Радзивилл поднялся из-за стола. Его огромная фигура нависла над всеми, словно Юпитер взирал с небес на своих подданных.
— Присяга, честь, король, говорите, пан подскарбий? — прогремел гетман. — Так не пустой это звук ни для кого, как и Родина! Но присяга — это не только обязанности, но и права! Это как договор, между прочим! Договор двух сторон. Останетесь ли вы с женой, что клялась в вечной любви, если она вам изменит? То-то! А родина одна! К вашей личной родине, Смоленску, любый мой пан Винцент Гонсевский, враг подступает, между прочим. А мы сейчас не присягу нарушаем, а ищем пути спасения. Мы дадим шанс королю. Пусть поможет нам или Ватикан уговорит армию прислать. Нехай! А нет, так пробачте! Так что, кто за?
Теперь и Маяковский пусть и медленно, но поднял булаву, бросая вопросительный взгляд на Гонсевского. Подумал и поднял руку Гонсевский, со словами «ну, только если на период войны».
— Вот и добре, — кивнул гетман, — но это, повторю, пока что предварительная выработка стратегии на будущее. Хотел я до вынесения на сейм этого плана в вашей поддержке убедиться. Вижу, здравый смысл вам не отказывает, панове. На том дзякуй вам великий.
Страсти на ложе молодоженов утихли лишь с рассветом. Да и то всего на полтора часа. Проснулся Кмитич в благоухающей россыпи русых волос, ощутил пряный запах девичьего тела, взглянул в синие глаза своей Маришки и вновь впился губами в ее губы, обнял за тонкую, как тростинка, талию и… продолжил любовную битву. Прошло еще полчаса.
Конечно, Самуэль с большим счастьем лежал бы сейчас с Иоанной, сестрой Михала, по красоте и изысканности с которой не сравнилась бы ни одна другая девушка литвин-ского света. Но… ох уж эти Радзивиллы! Ничего не получилось из той любви — одни страдания. Вызвать бы этого наглеца Лещинского на дуэль! Только ничего бы это не изменило: нашел бы Александр Людвик своей дочери очередного ляха из королевского окружения! Кмитич смотрел на жену, но видел глубокие чайные глаза своей Иоанны, слышал ее сладострастный стон в ту единственную ночь, когда их тела слились… Оршанский войт аж мотнул головой, чтобы прогнать эти призраки прошлого, прошлого, с которым его уже ничего не связывало кроме горечи и незаживающего рубца на сердце.

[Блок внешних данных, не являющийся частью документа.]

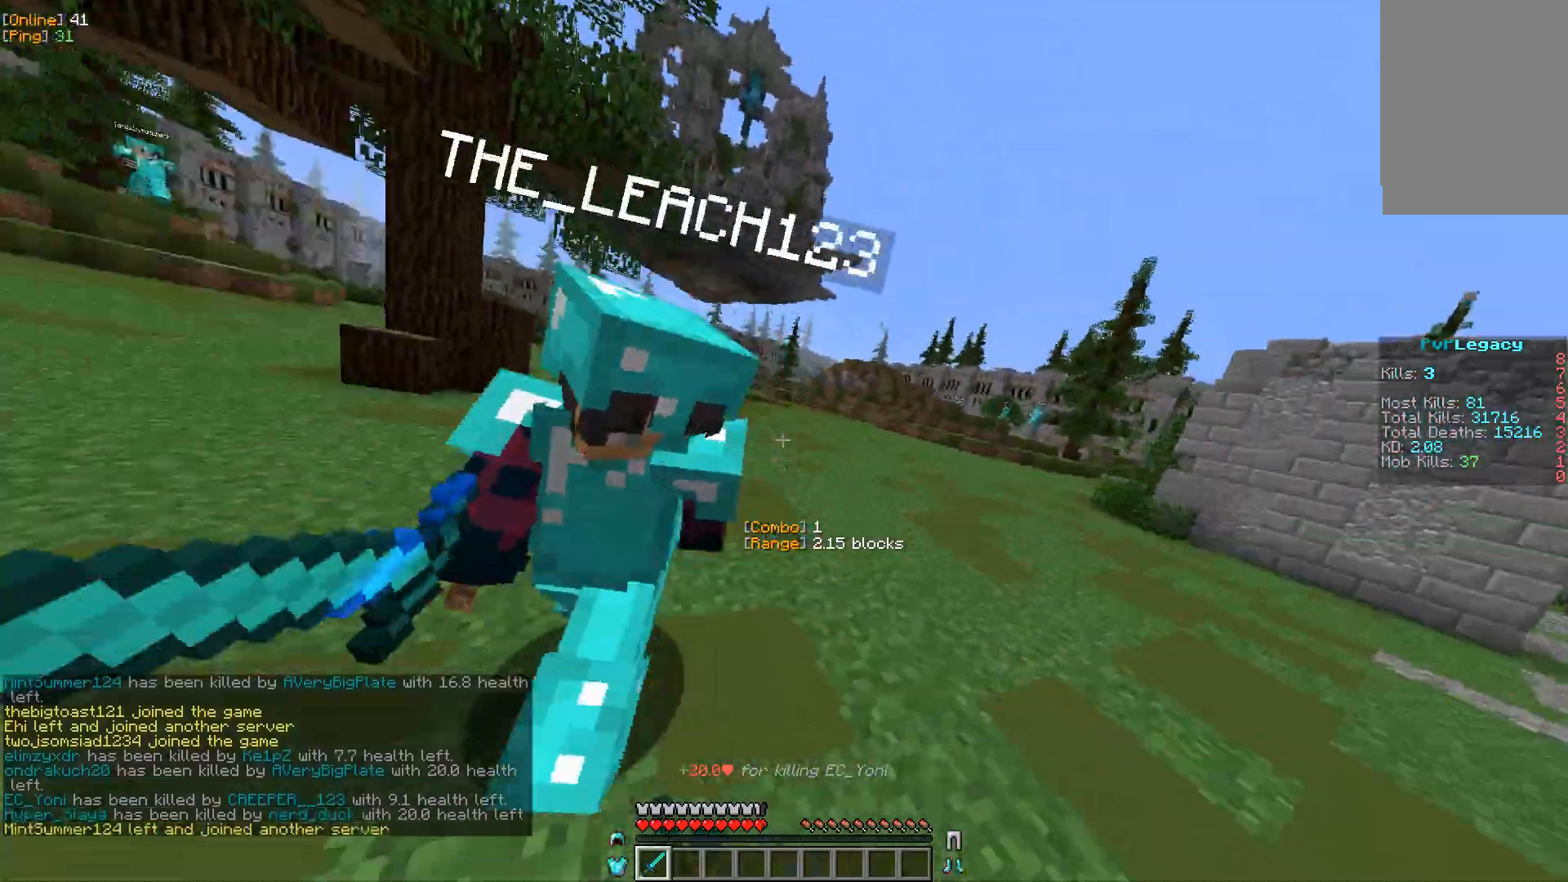
{"keys": ["d"], "mouse": ["left"], "events": [[17, "a", "down"], [100, "w", "up"], [150, "s", "down"], [350, "a", "up"], [383, "d", "down"], [383, "mouse_left", "down"], [433, "s", "up"]]}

Кмитич и Маришка лежали на широком ложе, щурясь на солнечный луч, пробивающийся прямо на их лица сквозь крашеные стекла резного окна. И так хорошо им было вместе, что весь этот сыр-бор, связанный с войной, казалось Кмитичу, ушел куда-то в другой мир. Но вот этот другой мир грубо вмешался в их, нежный и хрупкий. То был стук в дверь и крик:
— Пан канонир! Пробачте, кали ласка! Але ж пан Обухович вас чакае на пятой кватере! Хутка, пан!
— Чтоб вы провалились с вашей войной! — вздохнула Маришка. — Мужчинам только бы и воевать! Что за люди?! Не хочу, чтобы ты уходил, — и она обвила своими тонкими руками крепкую шею Самуэля со змейкой золотой цепочки и маленьким крестиком. Простым крестиком, без узоров.